Information provided:
+ + + + +
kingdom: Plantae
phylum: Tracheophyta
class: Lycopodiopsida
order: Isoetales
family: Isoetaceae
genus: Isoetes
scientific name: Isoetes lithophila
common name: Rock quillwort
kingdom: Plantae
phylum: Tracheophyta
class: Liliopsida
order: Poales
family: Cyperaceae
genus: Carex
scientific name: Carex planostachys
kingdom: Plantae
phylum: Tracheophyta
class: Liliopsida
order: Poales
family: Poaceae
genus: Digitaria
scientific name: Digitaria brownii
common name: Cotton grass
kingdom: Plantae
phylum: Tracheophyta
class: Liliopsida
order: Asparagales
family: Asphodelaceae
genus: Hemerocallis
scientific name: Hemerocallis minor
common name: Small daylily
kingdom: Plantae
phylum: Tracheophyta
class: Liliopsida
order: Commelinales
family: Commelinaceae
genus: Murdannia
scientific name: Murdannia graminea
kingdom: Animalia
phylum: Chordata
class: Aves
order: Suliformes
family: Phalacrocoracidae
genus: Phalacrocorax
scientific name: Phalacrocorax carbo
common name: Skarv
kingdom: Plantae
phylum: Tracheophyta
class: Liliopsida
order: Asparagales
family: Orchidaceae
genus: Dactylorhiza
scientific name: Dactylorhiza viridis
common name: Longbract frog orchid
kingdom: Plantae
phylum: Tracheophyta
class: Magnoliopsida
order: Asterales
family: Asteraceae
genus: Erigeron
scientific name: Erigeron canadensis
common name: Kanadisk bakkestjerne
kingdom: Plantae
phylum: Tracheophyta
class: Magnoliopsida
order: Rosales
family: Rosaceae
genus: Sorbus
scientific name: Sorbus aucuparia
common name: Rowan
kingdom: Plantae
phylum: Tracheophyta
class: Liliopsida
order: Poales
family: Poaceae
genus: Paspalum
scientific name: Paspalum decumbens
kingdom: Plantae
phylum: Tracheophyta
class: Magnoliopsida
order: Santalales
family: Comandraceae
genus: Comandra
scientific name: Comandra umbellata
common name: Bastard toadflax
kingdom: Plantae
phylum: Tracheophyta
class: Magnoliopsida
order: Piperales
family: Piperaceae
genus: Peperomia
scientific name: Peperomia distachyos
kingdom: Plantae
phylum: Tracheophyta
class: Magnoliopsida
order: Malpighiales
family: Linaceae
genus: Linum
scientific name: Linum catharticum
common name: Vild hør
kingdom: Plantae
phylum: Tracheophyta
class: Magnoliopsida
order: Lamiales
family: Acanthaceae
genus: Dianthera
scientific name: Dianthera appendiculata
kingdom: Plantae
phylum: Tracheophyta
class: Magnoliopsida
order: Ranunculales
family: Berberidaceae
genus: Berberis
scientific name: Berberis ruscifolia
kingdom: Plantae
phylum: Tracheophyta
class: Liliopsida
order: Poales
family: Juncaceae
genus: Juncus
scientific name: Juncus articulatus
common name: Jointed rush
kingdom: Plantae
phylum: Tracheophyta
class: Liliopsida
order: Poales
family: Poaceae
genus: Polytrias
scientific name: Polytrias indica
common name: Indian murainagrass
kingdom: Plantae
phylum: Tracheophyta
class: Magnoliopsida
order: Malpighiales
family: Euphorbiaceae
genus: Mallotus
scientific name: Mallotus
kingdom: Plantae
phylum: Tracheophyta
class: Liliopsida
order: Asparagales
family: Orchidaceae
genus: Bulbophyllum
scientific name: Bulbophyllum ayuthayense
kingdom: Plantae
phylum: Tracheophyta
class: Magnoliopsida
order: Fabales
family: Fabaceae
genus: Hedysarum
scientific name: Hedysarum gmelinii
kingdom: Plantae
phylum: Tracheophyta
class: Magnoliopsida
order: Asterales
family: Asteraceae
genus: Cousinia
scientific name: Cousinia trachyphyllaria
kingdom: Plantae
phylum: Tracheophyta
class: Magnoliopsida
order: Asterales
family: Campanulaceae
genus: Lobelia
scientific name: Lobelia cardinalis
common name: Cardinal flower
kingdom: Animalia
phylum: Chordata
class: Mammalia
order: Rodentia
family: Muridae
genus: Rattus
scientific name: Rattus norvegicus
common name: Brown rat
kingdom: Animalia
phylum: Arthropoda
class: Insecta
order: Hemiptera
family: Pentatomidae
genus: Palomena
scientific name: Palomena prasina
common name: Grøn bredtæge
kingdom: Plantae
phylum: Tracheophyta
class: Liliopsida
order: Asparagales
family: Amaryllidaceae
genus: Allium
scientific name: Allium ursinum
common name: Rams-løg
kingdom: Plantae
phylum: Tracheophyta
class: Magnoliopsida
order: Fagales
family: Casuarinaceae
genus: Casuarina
+ + + + +
Written task: Repeat the lines from the entries above, starting at the line with "family: Euphorbiaceae" and ending at the line with "genus: Cousinia", inclusive.

Finished answer:
family: Euphorbiaceae
genus: Mallotus
scientific name: Mallotus
kingdom: Plantae
phylum: Tracheophyta
class: Liliopsida
order: Asparagales
family: Orchidaceae
genus: Bulbophyllum
scientific name: Bulbophyllum ayuthayense
kingdom: Plantae
phylum: Tracheophyta
class: Magnoliopsida
order: Fabales
family: Fabaceae
genus: Hedysarum
scientific name: Hedysarum gmelinii
kingdom: Plantae
phylum: Tracheophyta
class: Magnoliopsida
order: Asterales
family: Asteraceae
genus: Cousinia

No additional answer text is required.